Don Juan redujo por grados la tensión de la cuerda, hasta que oí un apagado vibrar final. Metió la cuerda en su morral y vino hacia mí. Me ayudó a incorporarme. Noté entonces que los músculos de mis brazos y piernas estaban tiesos, como piedras; me hallaba literalmente empapado de sudor. No tenía idea de haber transpirado a tal grado. Gotas de sudor caían en mis ojos y los hacían arder.

Don Juan casi me sacó a rastras del lugar. Traté de decir algo, pero me puso la mano en la boca.

En vez de salir de la cañada por donde habíamos entrado, don Juan dio un rodeo. Trepamos la ladera del monte y fuimos a dar a unos cerros muy lejos de la boca de la cañada.

Caminamos hacia la casa en silencio de tumba. Ya había oscurecido cuando llegamos. Traté nuevamente de hablar, pero don Juan volvió a taparme la boca.

No comimos ni encendimos la lámpara de petróleo. Don Juan puso mi petate en su cuarto y lo señaló con la barbilla. Interpreté el gesto como indicación de que me acostara a dormir.

– Ya sé lo que te conviene hacer -me dijo don Juan apenas desperté la mañana siguiente-. Vas a empezarlo hoy. No hay mucho tiempo, ya sabes.

Tras una pausa muy larga e incómoda me sentí compelido a preguntarle:

– ¿Qué me tenía usted haciendo ayer en la cañada?

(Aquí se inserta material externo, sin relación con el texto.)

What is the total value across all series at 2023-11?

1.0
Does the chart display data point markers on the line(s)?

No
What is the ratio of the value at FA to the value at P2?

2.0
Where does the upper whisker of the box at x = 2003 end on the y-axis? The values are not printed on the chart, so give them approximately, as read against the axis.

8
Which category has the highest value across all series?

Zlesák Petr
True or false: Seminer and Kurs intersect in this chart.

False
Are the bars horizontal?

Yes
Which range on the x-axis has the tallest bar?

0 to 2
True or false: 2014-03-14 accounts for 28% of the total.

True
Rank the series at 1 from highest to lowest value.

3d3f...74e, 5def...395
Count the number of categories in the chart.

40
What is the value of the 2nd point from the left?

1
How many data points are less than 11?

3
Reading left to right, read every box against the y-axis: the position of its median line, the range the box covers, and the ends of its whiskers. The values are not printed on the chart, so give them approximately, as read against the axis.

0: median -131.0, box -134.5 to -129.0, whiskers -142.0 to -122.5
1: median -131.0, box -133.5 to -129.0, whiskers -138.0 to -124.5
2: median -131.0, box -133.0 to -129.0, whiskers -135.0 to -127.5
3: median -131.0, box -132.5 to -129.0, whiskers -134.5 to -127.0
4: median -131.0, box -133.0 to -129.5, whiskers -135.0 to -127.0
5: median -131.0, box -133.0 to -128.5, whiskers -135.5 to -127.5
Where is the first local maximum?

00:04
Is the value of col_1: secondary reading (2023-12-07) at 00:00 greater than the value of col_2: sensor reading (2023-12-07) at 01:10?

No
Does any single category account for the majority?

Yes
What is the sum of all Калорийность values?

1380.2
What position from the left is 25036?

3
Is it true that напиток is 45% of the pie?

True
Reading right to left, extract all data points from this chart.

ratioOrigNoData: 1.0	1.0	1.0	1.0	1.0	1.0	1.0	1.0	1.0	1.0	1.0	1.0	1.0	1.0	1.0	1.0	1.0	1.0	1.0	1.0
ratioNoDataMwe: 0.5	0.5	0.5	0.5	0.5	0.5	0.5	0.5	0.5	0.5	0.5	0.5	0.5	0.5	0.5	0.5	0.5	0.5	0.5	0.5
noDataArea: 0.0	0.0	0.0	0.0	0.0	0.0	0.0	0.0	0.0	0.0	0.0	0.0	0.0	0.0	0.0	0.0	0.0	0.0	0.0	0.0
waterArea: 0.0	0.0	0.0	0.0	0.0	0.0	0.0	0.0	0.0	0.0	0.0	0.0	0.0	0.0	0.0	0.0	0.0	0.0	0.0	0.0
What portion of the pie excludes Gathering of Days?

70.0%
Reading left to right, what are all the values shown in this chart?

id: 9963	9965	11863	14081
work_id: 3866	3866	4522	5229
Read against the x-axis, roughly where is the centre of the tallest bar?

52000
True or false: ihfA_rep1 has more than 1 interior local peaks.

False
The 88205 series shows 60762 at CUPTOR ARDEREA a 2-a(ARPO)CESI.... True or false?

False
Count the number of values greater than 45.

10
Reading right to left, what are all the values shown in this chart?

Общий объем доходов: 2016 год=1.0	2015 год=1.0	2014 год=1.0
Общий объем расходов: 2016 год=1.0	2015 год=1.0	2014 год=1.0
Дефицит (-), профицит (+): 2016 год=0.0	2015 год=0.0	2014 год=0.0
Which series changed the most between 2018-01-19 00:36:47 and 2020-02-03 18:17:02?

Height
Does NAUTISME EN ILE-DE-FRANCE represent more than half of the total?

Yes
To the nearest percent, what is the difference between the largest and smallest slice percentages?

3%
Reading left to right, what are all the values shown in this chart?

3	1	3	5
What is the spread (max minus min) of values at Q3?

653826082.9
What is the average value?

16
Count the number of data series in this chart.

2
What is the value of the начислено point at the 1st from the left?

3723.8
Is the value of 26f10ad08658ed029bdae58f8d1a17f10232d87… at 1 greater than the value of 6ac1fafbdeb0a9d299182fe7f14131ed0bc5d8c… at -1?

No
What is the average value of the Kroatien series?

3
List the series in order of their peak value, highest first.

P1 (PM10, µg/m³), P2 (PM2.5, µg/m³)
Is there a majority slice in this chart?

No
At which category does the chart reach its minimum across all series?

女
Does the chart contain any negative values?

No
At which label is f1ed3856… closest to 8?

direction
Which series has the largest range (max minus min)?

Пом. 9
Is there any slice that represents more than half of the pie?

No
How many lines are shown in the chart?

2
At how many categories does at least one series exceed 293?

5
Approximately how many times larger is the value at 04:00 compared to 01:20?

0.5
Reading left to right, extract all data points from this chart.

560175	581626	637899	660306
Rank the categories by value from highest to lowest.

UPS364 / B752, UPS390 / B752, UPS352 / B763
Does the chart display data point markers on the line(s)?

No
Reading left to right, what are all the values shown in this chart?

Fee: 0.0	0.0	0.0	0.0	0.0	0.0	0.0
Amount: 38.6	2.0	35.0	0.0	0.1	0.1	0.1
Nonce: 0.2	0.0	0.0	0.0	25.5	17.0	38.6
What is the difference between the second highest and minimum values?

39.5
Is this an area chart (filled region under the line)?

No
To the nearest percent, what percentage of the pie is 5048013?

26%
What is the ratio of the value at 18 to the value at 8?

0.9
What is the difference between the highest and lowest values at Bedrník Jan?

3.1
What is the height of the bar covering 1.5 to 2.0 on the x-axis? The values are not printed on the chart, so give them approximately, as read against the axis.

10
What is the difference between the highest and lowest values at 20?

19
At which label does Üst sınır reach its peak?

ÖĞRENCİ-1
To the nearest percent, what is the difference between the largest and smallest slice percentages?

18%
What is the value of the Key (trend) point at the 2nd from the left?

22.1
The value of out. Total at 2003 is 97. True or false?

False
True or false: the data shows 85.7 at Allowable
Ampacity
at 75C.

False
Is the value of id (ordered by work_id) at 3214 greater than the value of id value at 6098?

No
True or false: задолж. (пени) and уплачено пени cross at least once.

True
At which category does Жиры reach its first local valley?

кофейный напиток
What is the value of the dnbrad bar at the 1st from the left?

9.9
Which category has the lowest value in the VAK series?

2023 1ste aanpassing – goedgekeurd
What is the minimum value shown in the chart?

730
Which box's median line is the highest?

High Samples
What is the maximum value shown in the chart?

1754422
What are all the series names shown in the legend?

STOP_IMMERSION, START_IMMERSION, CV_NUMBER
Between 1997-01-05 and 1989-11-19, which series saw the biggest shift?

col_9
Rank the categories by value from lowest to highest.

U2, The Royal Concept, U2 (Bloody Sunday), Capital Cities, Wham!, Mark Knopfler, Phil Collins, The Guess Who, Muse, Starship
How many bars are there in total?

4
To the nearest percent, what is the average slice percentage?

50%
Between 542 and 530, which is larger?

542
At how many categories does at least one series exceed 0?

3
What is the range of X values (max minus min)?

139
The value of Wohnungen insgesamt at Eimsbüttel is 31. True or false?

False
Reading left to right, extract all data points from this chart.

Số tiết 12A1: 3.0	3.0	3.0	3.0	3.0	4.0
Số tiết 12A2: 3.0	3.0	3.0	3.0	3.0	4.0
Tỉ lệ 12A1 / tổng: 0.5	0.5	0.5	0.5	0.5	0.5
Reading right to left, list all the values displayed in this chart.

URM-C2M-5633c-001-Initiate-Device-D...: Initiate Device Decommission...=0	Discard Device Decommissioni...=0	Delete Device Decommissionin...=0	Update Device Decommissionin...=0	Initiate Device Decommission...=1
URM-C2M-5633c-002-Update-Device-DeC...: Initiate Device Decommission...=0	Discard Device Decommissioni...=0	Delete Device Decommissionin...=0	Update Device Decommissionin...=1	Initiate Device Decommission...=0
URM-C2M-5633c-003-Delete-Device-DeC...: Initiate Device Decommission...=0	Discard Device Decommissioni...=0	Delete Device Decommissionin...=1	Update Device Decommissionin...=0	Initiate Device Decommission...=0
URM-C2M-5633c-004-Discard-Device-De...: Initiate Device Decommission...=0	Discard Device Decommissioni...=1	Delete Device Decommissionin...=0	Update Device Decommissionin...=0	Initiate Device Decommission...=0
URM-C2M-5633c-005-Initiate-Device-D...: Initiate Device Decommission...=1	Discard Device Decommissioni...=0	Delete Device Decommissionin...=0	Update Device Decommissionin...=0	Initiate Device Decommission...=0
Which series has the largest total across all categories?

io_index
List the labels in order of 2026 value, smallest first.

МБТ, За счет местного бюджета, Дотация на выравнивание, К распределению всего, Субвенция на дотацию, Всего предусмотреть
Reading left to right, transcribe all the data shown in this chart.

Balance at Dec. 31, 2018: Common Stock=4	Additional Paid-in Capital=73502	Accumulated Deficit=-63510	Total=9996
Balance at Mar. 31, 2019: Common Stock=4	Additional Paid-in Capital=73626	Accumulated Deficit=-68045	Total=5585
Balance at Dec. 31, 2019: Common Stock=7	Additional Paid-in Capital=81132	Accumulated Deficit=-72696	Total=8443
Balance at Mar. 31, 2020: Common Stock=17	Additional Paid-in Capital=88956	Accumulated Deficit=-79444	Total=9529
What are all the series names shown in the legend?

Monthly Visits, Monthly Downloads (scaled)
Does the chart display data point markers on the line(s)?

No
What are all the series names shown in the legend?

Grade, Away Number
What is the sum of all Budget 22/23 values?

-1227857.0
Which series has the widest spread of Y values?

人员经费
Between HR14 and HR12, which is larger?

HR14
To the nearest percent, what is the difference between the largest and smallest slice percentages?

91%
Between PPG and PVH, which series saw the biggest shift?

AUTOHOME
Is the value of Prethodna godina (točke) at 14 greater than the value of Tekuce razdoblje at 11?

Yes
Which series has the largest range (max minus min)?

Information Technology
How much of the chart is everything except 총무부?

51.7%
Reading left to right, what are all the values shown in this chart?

Don Juan rió como un niño.

– Nada más toqué al espíritu de ese ojo de agua -dijo-. A esa clase de espíritus hay que tocarlos cuando el ojo de agua está seco, cuando el espíritu se ha retirado a la montaña. Ayer, dijéramos, lo desperté de su sueño. Pero no lo tomó a mal y señaló tu dirección afortunada. Su voz vino de esa dirección.

Don Juan señaló el sureste.

– ¿Qué era la cuerda que usted tocó, don Juan?

– Un cazador de espíritus.

– ¿Puedo verlo?

– No. Pero te haré uno. O mejor aun, tú mismo te harás el tuyo algún día, cuando aprendas a ver.

– ¿De qué está hecho, don Juan?

– El mío es un jabalí. Cuando tengas uno te darás cuenta de que está vivo y puede enseñarte los diversos sonidos de su gusto. Con práctica, llegarás a conocer tan bien a tu cazador de espíritus, que juntos harán sonidos llenos de poder.

– ¿Por qué me llevó usted a buscar el espíritu del ojo de agua, don Juan?

– Eso lo sabrás muy pronto.

A eso de las 11:30 a.m. nos sentamos bajo su ramada, donde él preparó su pipa para que yo fumase.